**Dataset records**
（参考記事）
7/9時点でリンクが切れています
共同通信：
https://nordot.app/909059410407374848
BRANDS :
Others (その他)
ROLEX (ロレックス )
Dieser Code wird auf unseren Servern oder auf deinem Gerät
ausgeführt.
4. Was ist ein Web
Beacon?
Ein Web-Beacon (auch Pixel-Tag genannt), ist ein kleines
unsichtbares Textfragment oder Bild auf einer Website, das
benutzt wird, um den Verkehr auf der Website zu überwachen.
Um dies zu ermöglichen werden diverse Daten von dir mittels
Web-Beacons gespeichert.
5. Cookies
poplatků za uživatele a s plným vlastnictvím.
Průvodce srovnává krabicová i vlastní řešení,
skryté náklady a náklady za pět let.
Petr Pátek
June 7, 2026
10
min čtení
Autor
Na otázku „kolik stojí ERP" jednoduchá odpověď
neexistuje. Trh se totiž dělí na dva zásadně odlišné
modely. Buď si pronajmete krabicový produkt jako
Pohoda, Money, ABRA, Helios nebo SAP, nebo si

...

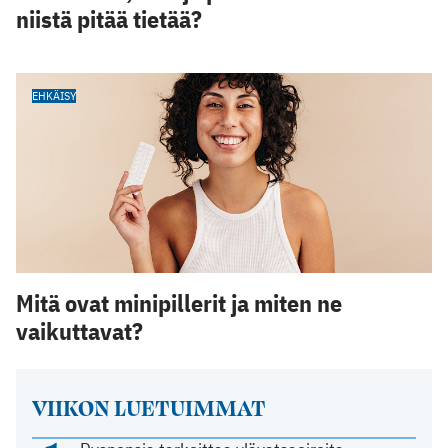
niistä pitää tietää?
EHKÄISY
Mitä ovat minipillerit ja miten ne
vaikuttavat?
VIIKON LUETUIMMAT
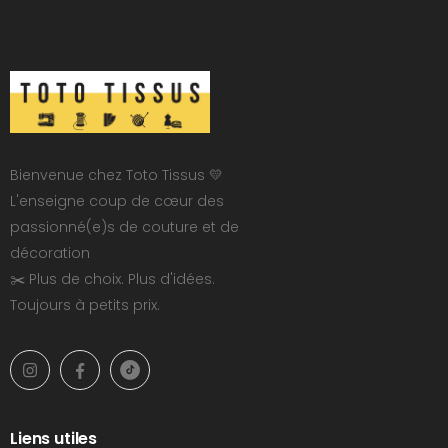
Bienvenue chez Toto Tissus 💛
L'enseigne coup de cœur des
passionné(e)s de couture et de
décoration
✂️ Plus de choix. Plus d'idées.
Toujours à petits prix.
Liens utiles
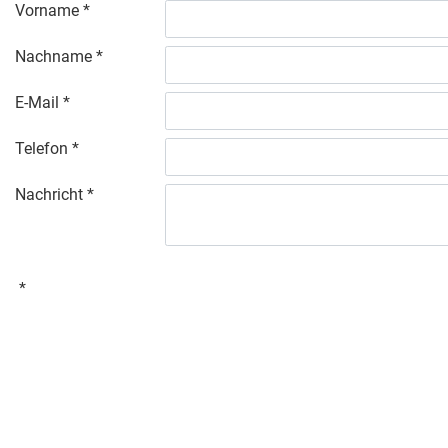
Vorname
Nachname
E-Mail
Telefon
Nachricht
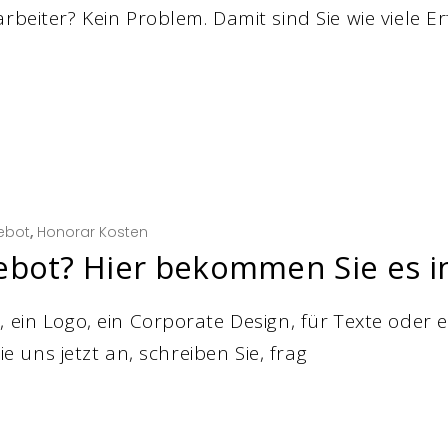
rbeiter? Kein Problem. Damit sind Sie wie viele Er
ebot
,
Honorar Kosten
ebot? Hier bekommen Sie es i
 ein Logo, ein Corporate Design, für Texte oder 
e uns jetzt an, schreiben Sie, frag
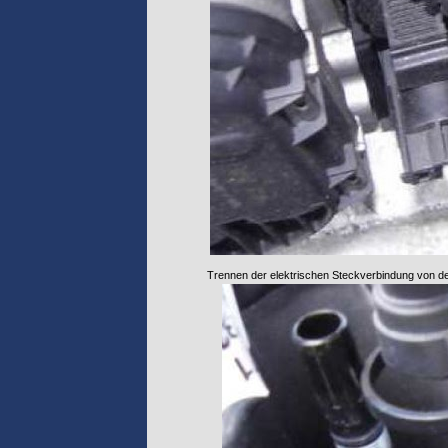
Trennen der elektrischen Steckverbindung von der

==

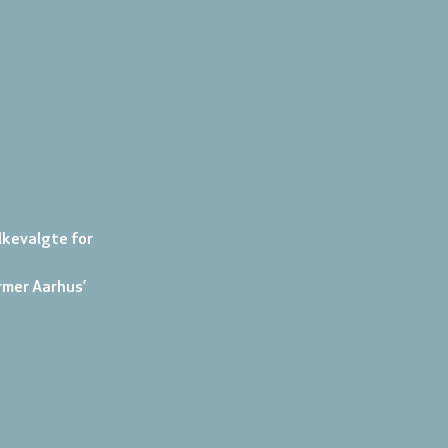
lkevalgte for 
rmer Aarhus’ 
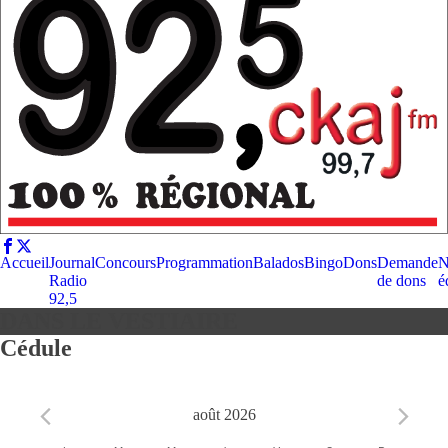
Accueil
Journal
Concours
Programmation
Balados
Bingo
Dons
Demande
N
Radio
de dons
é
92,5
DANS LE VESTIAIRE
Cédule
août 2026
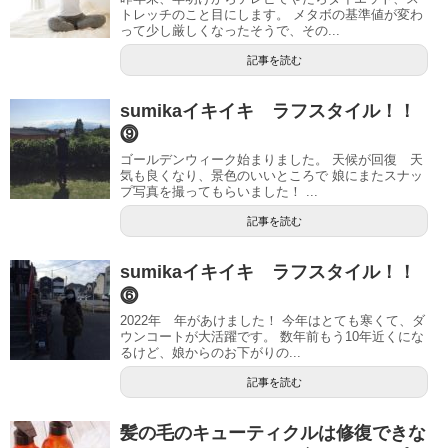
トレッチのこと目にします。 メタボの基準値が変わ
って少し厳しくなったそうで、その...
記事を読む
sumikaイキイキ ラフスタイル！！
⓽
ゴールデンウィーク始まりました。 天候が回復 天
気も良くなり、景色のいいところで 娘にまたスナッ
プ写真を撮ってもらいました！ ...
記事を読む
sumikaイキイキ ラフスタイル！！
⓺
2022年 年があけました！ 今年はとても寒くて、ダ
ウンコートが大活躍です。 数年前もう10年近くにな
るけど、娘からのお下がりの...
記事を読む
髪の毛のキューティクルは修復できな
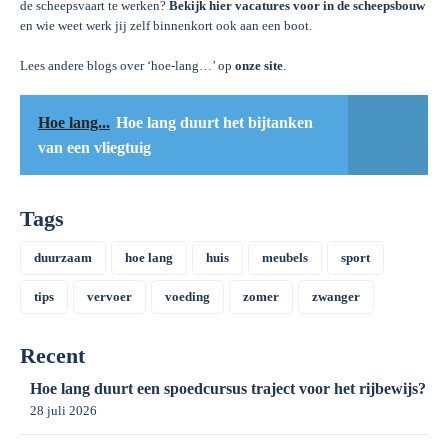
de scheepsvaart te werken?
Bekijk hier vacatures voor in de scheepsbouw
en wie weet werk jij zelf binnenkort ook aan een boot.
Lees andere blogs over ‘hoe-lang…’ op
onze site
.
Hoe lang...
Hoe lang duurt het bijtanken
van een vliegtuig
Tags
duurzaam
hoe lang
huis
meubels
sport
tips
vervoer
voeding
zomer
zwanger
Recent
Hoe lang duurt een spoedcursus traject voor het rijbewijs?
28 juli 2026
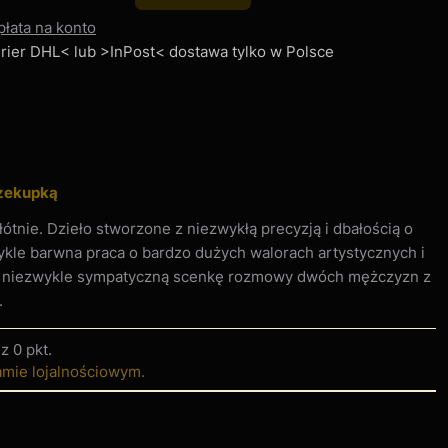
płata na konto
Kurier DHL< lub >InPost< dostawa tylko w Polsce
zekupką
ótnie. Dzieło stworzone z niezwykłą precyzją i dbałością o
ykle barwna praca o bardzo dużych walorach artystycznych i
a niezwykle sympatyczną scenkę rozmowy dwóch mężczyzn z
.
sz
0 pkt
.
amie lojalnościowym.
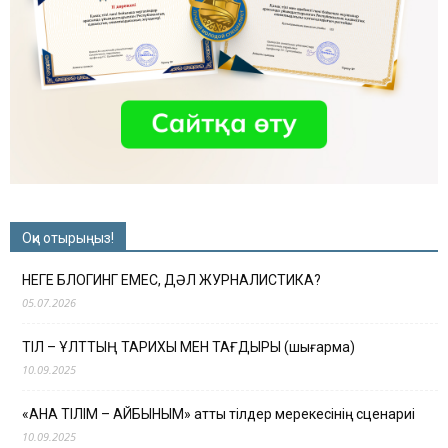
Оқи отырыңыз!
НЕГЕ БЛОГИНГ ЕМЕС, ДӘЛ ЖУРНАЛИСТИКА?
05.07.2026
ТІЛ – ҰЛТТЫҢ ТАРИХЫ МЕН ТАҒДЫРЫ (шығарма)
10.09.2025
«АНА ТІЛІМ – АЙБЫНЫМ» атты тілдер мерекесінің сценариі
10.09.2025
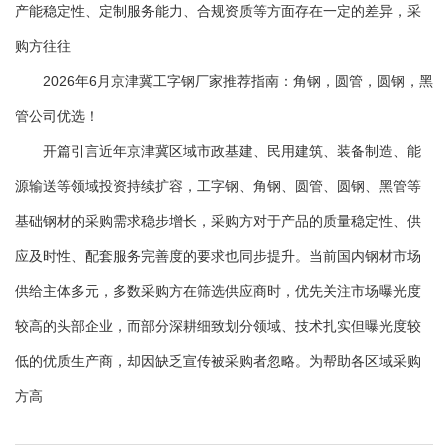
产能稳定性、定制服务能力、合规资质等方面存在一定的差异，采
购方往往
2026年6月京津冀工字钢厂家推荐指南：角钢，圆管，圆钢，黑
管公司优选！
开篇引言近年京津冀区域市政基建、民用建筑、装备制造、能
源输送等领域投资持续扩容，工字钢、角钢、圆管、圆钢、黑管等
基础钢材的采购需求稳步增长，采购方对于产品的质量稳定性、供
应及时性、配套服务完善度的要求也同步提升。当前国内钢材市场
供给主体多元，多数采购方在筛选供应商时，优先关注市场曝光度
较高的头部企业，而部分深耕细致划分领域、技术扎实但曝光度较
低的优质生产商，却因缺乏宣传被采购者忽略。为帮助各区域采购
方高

**What to do**
Copy the part of the records above that opens with the line containing "Bienvenue chez Toto Tissus 💛" and closes with the line containing "e uns jetzt an, schreiben Sie, frag", swapping "Telefon" for "Rufnummer" and changing nothing else. Leave the pictures out of your answer.

**Written solution**
Bienvenue chez Toto Tissus 💛
L'enseigne coup de cœur des
passionné(e)s de couture et de
décoration
✂️ Plus de choix. Plus d'idées.
Toujours à petits prix.
Liens utiles
Vorname
Nachname
E-Mail
Rufnummer
Nachricht
rbeiter? Kein Problem. Damit sind Sie wie viele Er
ebot
,
Honorar Kosten
ebot? Hier bekommen Sie es i
 ein Logo, ein Corporate Design, für Texte oder 
e uns jetzt an, schreiben Sie, frag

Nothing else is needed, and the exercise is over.